## 記事本文:
┌──
『ラヴィット!』特番「予算1000万円オーバー」の豪華セットでいつもどおりの笑いに(てれびのスキマ)

てれびのスキマ

テレビっ子のライター“てれびのスキマ“が、昨日観た番組を記録する連載「きのうのテレビ」。バラエティやドキュメントの中で起こった名場面、名言、貴重な会話の数々を書き留めます。2020年から毎日欠かさず更新中。

『ゴールデンラヴィット!』

サンボマスターによるOP曲「ヒューマニティ!」の生演奏から始まり、「今から鬼撤収」とその撤収するさまも見せていく感じが、いかにも『ラヴィット!』らしい。わちゃわちゃして「座ってくださーい!」と“学級崩壊”状態こそ、番組の真骨頂。

総勢50人の『ラヴィット!』ファミリーが集結したゴールデン生放送特番に「誰ひとり欠けることなくそろったのが奇跡」と川島。豪華なセットはなんと「予算1000万円オーバー」だそうで、「今年だけでは終われない。なんとか5年・6年やらないともとが取れない」と。

この日の朝の通常放送では山添が代理MCを務め、名シーンの30~11位までを発表し、いつものプレゼント応募のキーワードを「#ゴールデンラヴィット放送中止」にする「悪童」っぷりを発揮していたが、ゴールデン特番ではベスト10を発表。

男性ブランコによる「へい!オプティマスプライム」事件から始まり、数々の名場面が紹介され、その合間においでやす小田への「本物」か「偽物」かのくだりのような、番組を観ていなければわからないであろうノリが全編貫かれていた。

ゴールデン特番ということで、誰もがわかる企画にするという方法もあったはずだが、内輪ノリという誹り(そしり)を受ける覚悟で、あくまで『ラヴィット!』らしさにこだわっていたのがとてもよかった。

「曜日対抗6秒カラオケ選手権」だとか、エコポニーで対決する「第1回ゴールデンラヴィット!ダービー」だとか、人数こそ増えているけれど、やっている内容は毎朝やっているのと一緒というのがいい。と同時に、これを朝やっているんだということに改めて驚く。

5位は「『ラヴィット!』が終わった日」。終わりの始まりは9月23日放送のロケ企画「くっきー!パパの公園へ行こう!」で生まれた、きつね主導の「アニマルパラダイス」が披露される。参加したくっきー!も、さばき切れずブチ切れ。

10月14日には、オープニングトークテーマの「涙がこぼれそうなもの」として、「心臓が下敷きぐらい平らになった」とくっきー!本人から紹介され、改めてスタジオで挑戦することになり、川島らも参加し、やはり壮絶な空気になり一同ブチ切れ。

すると最後に、きつねが「私利私欲の塊 人間ラビリンス♪」と意味不明なことを歌って締める。それに川島は「大事に育てた『ラヴィット!』が終わった……」とうなだれたのだ。

そして今回、きつねが登場し、みたび「アニマルパラダイス」に挑戦することに。「アニマルパラダイスに予算が下りた」と「なりきり3点セット」が用意され、くっきー!に指名された各曜日代表が動物になりきって踊る。
└──
## 本演習の課題:
1: 次の(a)〜(c)が『ラヴィット!』特番の記事の内容と合致するかどうかを、それぞれ「はい」か「いいえ」で答えてください。判断の根拠となる記事中の語句も、そのまま引用して添えてください。
(a) 豪華なセットの予算は1000万円を超えていた。
(b) この日の朝の通常放送でMCを務めたのは川島であった。
(c) ロケ企画「くっきー!パパの公園へ行こう!」は10月14日に放送された。
2: 『ラヴィット!』特番の記事のうち、「サンボマスターによるOP曲「」を含む語句で始まり、「っていたのがとてもよかった。」で終わる部分を、一字一句違えずに書き写してください。
3: 『ラヴィット!』特番の記事を、最後の文に続けて書き進めてください。

## 項目一覧:
┌──
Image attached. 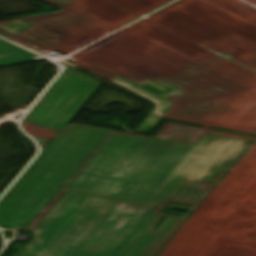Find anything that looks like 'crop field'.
I'll return each instance as SVG.
<instances>
[{"label": "crop field", "instance_id": "obj_1", "mask_svg": "<svg viewBox=\"0 0 256 256\" xmlns=\"http://www.w3.org/2000/svg\"><path fill=\"white\" fill-rule=\"evenodd\" d=\"M155 138L74 126L53 140L0 203V226L34 232L14 256H155L185 220L164 207L200 203L255 139L170 123Z\"/></svg>", "mask_w": 256, "mask_h": 256}, {"label": "crop field", "instance_id": "obj_2", "mask_svg": "<svg viewBox=\"0 0 256 256\" xmlns=\"http://www.w3.org/2000/svg\"><path fill=\"white\" fill-rule=\"evenodd\" d=\"M99 83L82 73L68 69L22 123L37 125L58 134Z\"/></svg>", "mask_w": 256, "mask_h": 256}, {"label": "crop field", "instance_id": "obj_3", "mask_svg": "<svg viewBox=\"0 0 256 256\" xmlns=\"http://www.w3.org/2000/svg\"><path fill=\"white\" fill-rule=\"evenodd\" d=\"M17 52H20V53L16 55L7 56V54H13ZM21 55H26V56L22 57ZM35 57L0 41V66L19 63V62H25L30 60H36Z\"/></svg>", "mask_w": 256, "mask_h": 256}, {"label": "crop field", "instance_id": "obj_4", "mask_svg": "<svg viewBox=\"0 0 256 256\" xmlns=\"http://www.w3.org/2000/svg\"><path fill=\"white\" fill-rule=\"evenodd\" d=\"M22 127L26 132H28L31 135V137L40 136V137L52 139L56 135L40 127H36L28 124H22Z\"/></svg>", "mask_w": 256, "mask_h": 256}]
</instances>
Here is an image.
└──
## 解答:
1:
(a) はい。根拠：「予算1000万円オーバー」
(b) いいえ。根拠：「山添が代理MCを務め」
(c) いいえ。根拠：「9月23日放送のロケ企画」

2:
サンボマスターによるOP曲「ヒューマニティ!」の生演奏から始まり、「今から鬼撤収」とその撤収するさまも見せていく感じが、いかにも『ラヴィット!』らしい。わちゃわちゃして「座ってくださーい!」と“学級崩壊”状態こそ、番組の真骨頂。

総勢50人の『ラヴィット!』ファミリーが集結したゴールデン生放送特番に「誰ひとり欠けることなくそろったのが奇跡」と川島。豪華なセットはなんと「予算1000万円オーバー」だそうで、「今年だけでは終われない。なんとか5年・6年やらないともとが取れない」と。

この日の朝の通常放送では山添が代理MCを務め、名シーンの30~11位までを発表し、いつものプレゼント応募のキーワードを「#ゴールデンラヴィット放送中止」にする「悪童」っぷりを発揮していたが、ゴールデン特番ではベスト10を発表。

男性ブランコによる「へい!オプティマスプライム」事件から始まり、数々の名場面が紹介され、その合間においでやす小田への「本物」か「偽物」かのくだりのような、番組を観ていなければわからないであろうノリが全編貫かれていた。

ゴールデン特番ということで、誰もがわかる企画にするという方法もあったはずだが、内輪ノリという誹り(そしり)を受ける覚悟で、あくまで『ラヴィット!』らしさにこだわっていたのがとてもよかった。

3:
やはり最後、全員からブチ切れられると、きつねが歌う。が、声を張り過ぎたためかうまく聞き取れない(おそらく「僕らと人間はガイアの子 地球ルームシェア♪」)というのが、またおもしろい。

3位は「Don’t Look Back in Anger」を歌った「嶋佐OASIS」ということで、再び生歌披露。今回は「Whatever」。一緒に参加することが夢だった賀屋もギターで参加。

何をまじめに歌っているんだというおかしみと、素直に歌声が胸にしみる感動が、同時にないまぜになって押し寄せてくる不思議な感覚。名シーンを振り返りながら、そんな新たな名場面が続々と生まれていた。

1位に選ばれたのは、やはり8月11日に生出演したサンボマスター。再び登場し「輝きだして走ってく」を生演奏。最初と最後がサンボマスターという構成がとてもいい。

しかも、オープニングでは出演者をバッグにカメラに向けて歌っていたが、エンディングではモニターに映る名場面集をバックに、出演者たちに向かって歌っているというのがグッとくる。

1位のトロフィーを受け取った山口が「いろいろニュースを読みまして、ミキのふたりに捧げるしかない」と言うと、そのニュースにピンときていない人が多く、微妙な空気に。感想を聞かれ、昴生「最高でした。ただ『うるせえだけでおもしろくなかったな』(笑)」。

音楽に笑いに、これぞバラエティといえるような、本当に幸福感でいっぱいになる素敵な3時間だった。もとを取るためにも5年・6年といわず、つづけてほしいし、リリーが言ったように「増刊号」もやってほしい。

『ファミリーヒストリー』

麒麟・川島のルーツを辿る。

父方の川島家は宮大工の家系。(川島から見て)祖父の良三が生まれたばかりで、曽祖父の喜兵衛の妻の小とよが結核で死去。

その小とよの先祖に、明治26年生まれの紐本弘がいた。彼は能をやっており“関西一”の美声の持ち主だったそう。番組では川島の低音ボイスのルーツか、と紹介。

丁稚奉公に出された良三はひょうきんな性格で「屁こきのヘコちゃん」と呼ばれる人気者だったそう。父・喜一も良三を受け継ぎ、明るく気さく。友人の結婚式で、川島の母となる植田悦子と出会った。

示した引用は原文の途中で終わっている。